Friday, May 10, 2002

Sports are more than fun and games. They are metaphors for the greater struggles of humankind, and as such they have the power to change lives. In the United States, athletes -- Jesse Owens and Jackie Robinson come to mind -- helped break down racial barriers. In Kenya, women runners are transforming a traditional male society.

Kenyan men have dominated distance running for 30 years, a triumph of physiology and conditioning that is not completely understood. There's less mystery about why Kenyan women only recently have begun to share in the acclaim. In a poor agrarian society dominated by men, women's expectations have been circumscribed by domestic duties.

That is changing -- thanks to a few sublimely talented female athletes who have left the old habits and attitudes in their dust. Staff writer Lori Shontz and photographer Martha Rial told their extraordinary story over five days this week in the Post-Gazette.

Ms. Shontz went to Kenya as a recipient of a Pew Fellowship in International Journalism. Ms. Rial was renewing her interest in Africa, where in 1996 she took haunting photographs of refugees from Rwanda and Burundi and won a Pulitzer Prize.

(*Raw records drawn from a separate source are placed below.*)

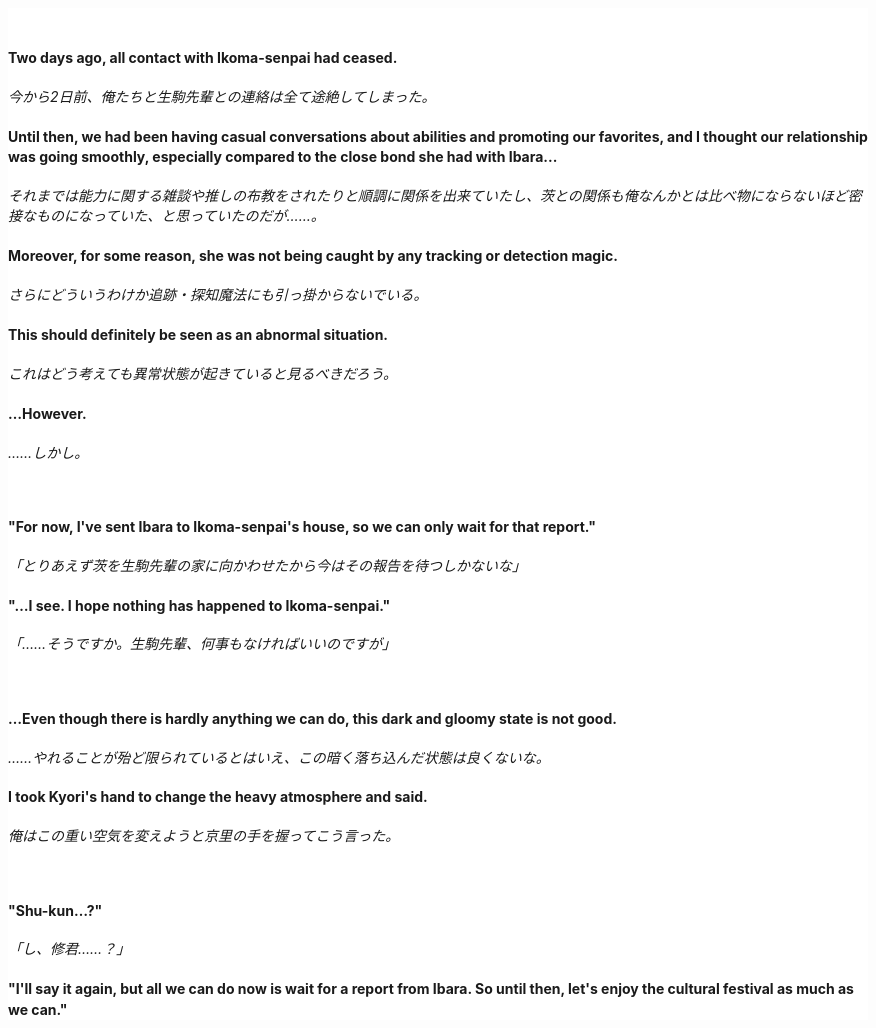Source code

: &nbsp;

#### Two days ago, all contact with Ikoma-senpai had ceased.

*今から2日前、俺たちと生駒先輩との連絡は全て途絶してしまった。*

#### Until then, we had been having casual conversations about abilities and promoting our favorites, and I thought our relationship was going smoothly, especially compared to the close bond she had with Ibara...

*それまでは能力に関する雑談や推しの布教をされたりと順調に関係を出来ていたし、茨との関係も俺なんかとは比べ物にならないほど密接なものになっていた、と思っていたのだが……。*

#### Moreover, for some reason, she was not being caught by any tracking or detection magic.

*さらにどういうわけか追跡・探知魔法にも引っ掛からないでいる。*

#### This should definitely be seen as an abnormal situation.

*これはどう考えても異常状態が起きていると見るべきだろう。*

#### …However.

*……しかし。*

&nbsp;

#### "For now, I've sent Ibara to Ikoma-senpai's house, so we can only wait for that report."

*「とりあえず茨を生駒先輩の家に向かわせたから今はその報告を待つしかないな」*

#### "…I see. I hope nothing has happened to Ikoma-senpai."

*「……そうですか。生駒先輩、何事もなければいいのですが」*

&nbsp;

#### …Even though there is hardly anything we can do, this dark and gloomy state is not good.

*……やれることが殆ど限られているとはいえ、この暗く落ち込んだ状態は良くないな。*

#### I took Kyori's hand to change the heavy atmosphere and said.

*俺はこの重い空気を変えようと京里の手を握ってこう言った。*

&nbsp;

#### "Shu-kun…?"

*「し、修君……？」*

#### "I'll say it again, but all we can do now is wait for a report from Ibara. So until then, let's enjoy the cultural festival as much as we can."
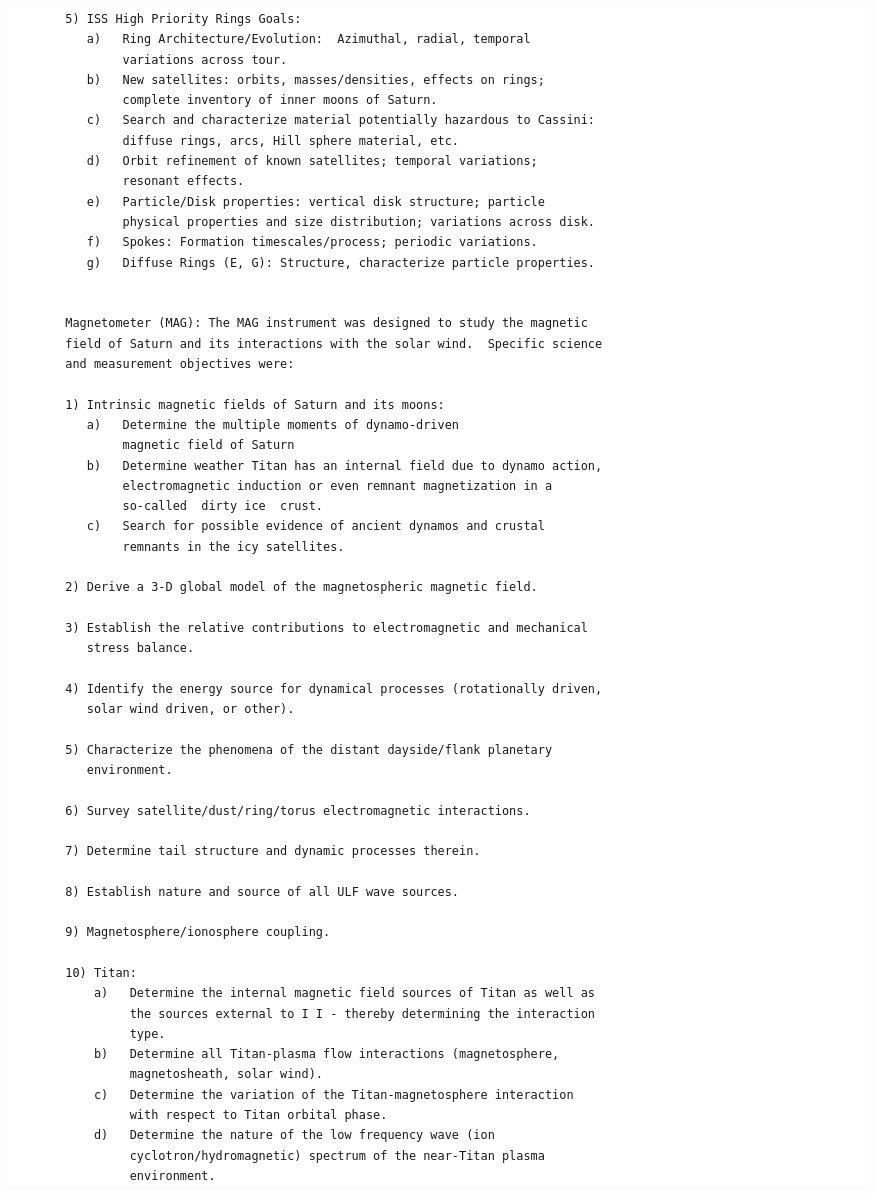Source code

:            5) ISS High Priority Rings Goals:
               a)   Ring Architecture/Evolution:  Azimuthal, radial, temporal
                    variations across tour.
               b)   New satellites: orbits, masses/densities, effects on rings;
                    complete inventory of inner moons of Saturn.
               c)   Search and characterize material potentially hazardous to Cassini:
                    diffuse rings, arcs, Hill sphere material, etc.
               d)   Orbit refinement of known satellites; temporal variations;
                    resonant effects.
               e)   Particle/Disk properties: vertical disk structure; particle
                    physical properties and size distribution; variations across disk.
               f)   Spokes: Formation timescales/process; periodic variations.
               g)   Diffuse Rings (E, G): Structure, characterize particle properties.
             
             
            Magnetometer (MAG): The MAG instrument was designed to study the magnetic
            field of Saturn and its interactions with the solar wind.  Specific science
            and measurement objectives were:
             
            1) Intrinsic magnetic fields of Saturn and its moons:
               a)   Determine the multiple moments of dynamo-driven
                    magnetic field of Saturn
               b)   Determine weather Titan has an internal field due to dynamo action,
                    electromagnetic induction or even remnant magnetization in a 
                    so-called  dirty ice  crust.
               c)   Search for possible evidence of ancient dynamos and crustal
                    remnants in the icy satellites.

            2) Derive a 3-D global model of the magnetospheric magnetic field.

            3) Establish the relative contributions to electromagnetic and mechanical
               stress balance.

            4) Identify the energy source for dynamical processes (rotationally driven,
               solar wind driven, or other).

            5) Characterize the phenomena of the distant dayside/flank planetary
               environment.

            6) Survey satellite/dust/ring/torus electromagnetic interactions.

            7) Determine tail structure and dynamic processes therein.

            8) Establish nature and source of all ULF wave sources.

            9) Magnetosphere/ionosphere coupling.

            10) Titan:
                a)   Determine the internal magnetic field sources of Titan as well as
                     the sources external to I I - thereby determining the interaction
                     type.
                b)   Determine all Titan-plasma flow interactions (magnetosphere,
                     magnetosheath, solar wind).
                c)   Determine the variation of the Titan-magnetosphere interaction
                     with respect to Titan orbital phase.
                d)   Determine the nature of the low frequency wave (ion
                     cyclotron/hydromagnetic) spectrum of the near-Titan plasma
                     environment.
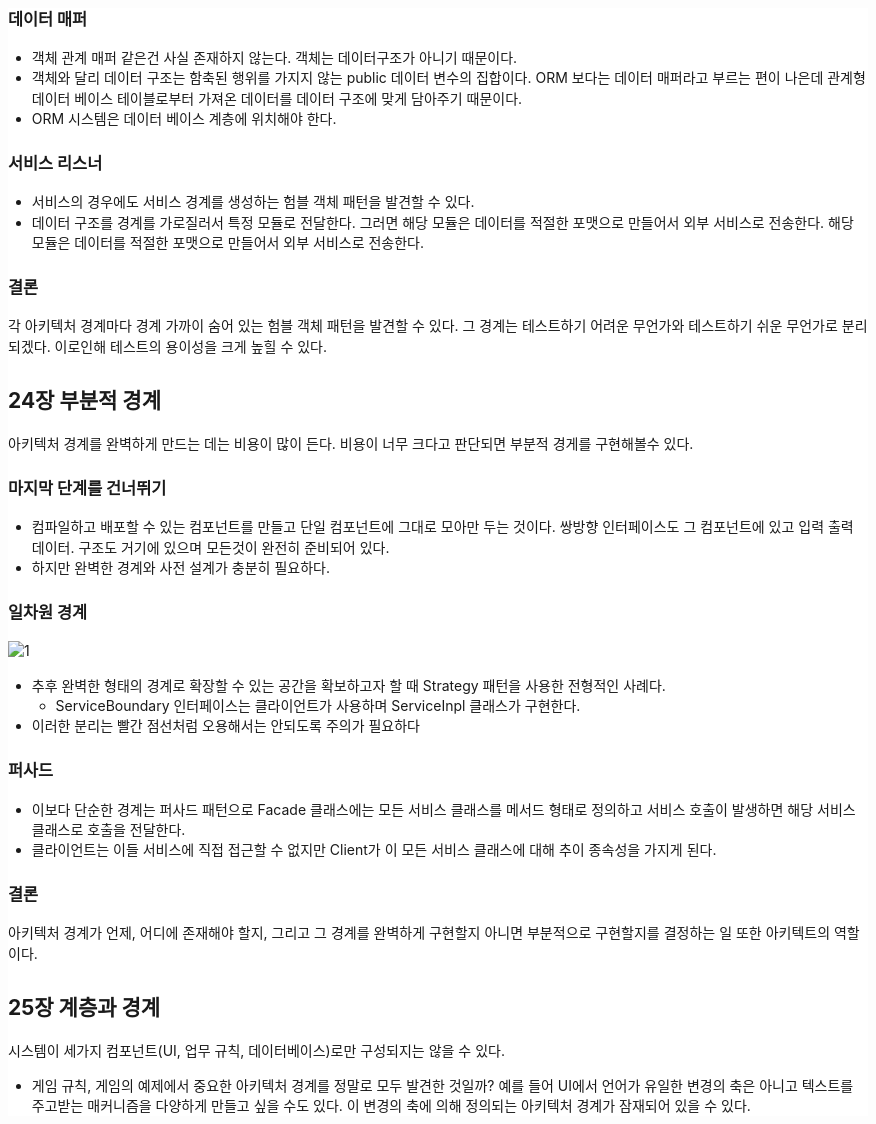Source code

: ### 데이터 매퍼

- 객체 관계 매퍼 같은건 사실 존재하지 않는다. 객체는 데이터구조가 아니기 때문이다.
- 객체와 달리 데이터 구조는 함축된 행위를 가지지 않는 public 데이터 변수의 집합이다. ORM 보다는 데이터 매퍼라고 부르는 편이 나은데 관계형 데이터 베이스 테이블로부터 가져온 데이터를 데이터 구조에 맞게 담아주기 때문이다.
- ORM 시스템은 데이터 베이스 계층에 위치해야 한다.

### 서비스 리스너

- 서비스의 경우에도 서비스 경계를 생성하는 험블 객체 패턴을 발견할 수 있다.
- 데이터 구조를 경계를 가로질러서 특정 모듈로 전달한다. 그러면 해당 모듈은 데이터를 적절한 포맷으로 만들어서 외부 서비스로 전송한다. 해당 모듈은 데이터를 적절한 포맷으로 만들어서 외부 서비스로 전송한다.

### 결론

각 아키텍처 경계마다 경계 가까이 숨어 있는 험블 객체 패턴을 발견할 수 있다. 그 경계는 테스트하기 어려운 무언가와 테스트하기 쉬운 무언가로 분리되겠다. 이로인해 테스트의 용이성을 크게 높힐 수 있다.

## 24장 부분적 경계

아키텍처 경계를 완벽하게 만드는 데는 비용이 많이 든다. 비용이 너무 크다고 판단되면 부분적 경게를 구현해볼수 있다.

### 마지막 단계를 건너뛰기

- 컴파일하고 배포할 수 있는 컴포넌트를 만들고 단일 컴포넌트에 그대로 모아만 두는 것이다. 쌍방향 인터페이스도 그 컴포넌트에 있고 입력 출력 데이터. 구조도 거기에 있으며 모든것이 완전히 준비되어 있다.
- 하지만 완벽한 경계와 사전 설계가 충분히 필요하다.

### 일차원 경계

<img width="1000" alt="1" src="https://github.com/dev-wooyeon/reading-books-for-programmers/assets/50124623/d7d5efdb-21d6-41f3-a681-d7769da72839">

- 추후 완벽한 형태의 경계로 확장할 수 있는 공간을 확보하고자 할 때 Strategy 패턴을 사용한 전형적인 사례다.
    - ServiceBoundary 인터페이스는 클라이언트가 사용하며 ServiceInpl 클래스가 구현한다.
- 이러한 분리는 빨간 점선처럼 오용해서는 안되도록 주의가 필요하다

### 퍼사드

- 이보다 단순한 경계는 퍼사드 패턴으로 Facade 클래스에는 모든 서비스 클래스를 메서드 형태로 정의하고 서비스 호출이 발생하면 해당 서비스 클래스로 호출을 전달한다.
- 클라이언트는 이들 서비스에 직접 접근할 수 없지만 Client가 이 모든 서비스 클래스에 대해 추이 종속성을 가지게 된다.

### 결론

아키텍처 경계가 언제, 어디에 존재해야 할지, 그리고 그 경계를 완벽하게 구현할지 아니면 부분적으로 구현할지를 결정하는 일 또한 아키텍트의 역할이다.

## 25장 계층과 경계

시스템이 세가지 컴포넌트(UI, 업무 규칙, 데이터베이스)로만 구성되지는 않을 수 있다.

- 게임 규칙, 게임의 예제에서 중요한 아키텍처 경계를 정말로 모두 발견한 것일까? 예를 들어 UI에서 언어가 유일한 변경의 축은 아니고 텍스트를 주고받는 매커니즘을 다양하게 만들고 싶을 수도 있다. 이 변경의 축에 의해 정의되는 아키텍처 경계가 잠재되어 있을 수 있다.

The Post-Gazette team found a story of hope in Kenya, one that speaks to the strength of sports to inspire social change.

They found Catherine Ndereba, a world record holder in the marathon and a breaker of social norms (atypically, her husband stays home and looks after their daughter when she travels to compete). And they found Lornah Kiplagat, a champion who has used her earnings in races to set up a training camp to make other young women runners (and some boys) champions as well. Her interest is not just in coaching her charges to win medals; she also helps them secure an education.

Ms. Kiplagat's camp underscores one difference with the male runners, who are apt to use their winnings more for themselves once they have taken care of their immediate families. International development agencies have learned from experience that women tend to invest more wisely in enterprises that raise the standard of living in impoverished communities.

Her camp also hints at the potential for sports to generate improved living conditions in many parts of the developing world. If wealthy sports stars, both women and men, and their national sports federations worked with development agencies when they set up training camps, and if they made sure young people got an education while honing their athletic talents, they could produce more than just the next generation of athletic champions. They could produce productive citizens and better lives for untold thousands.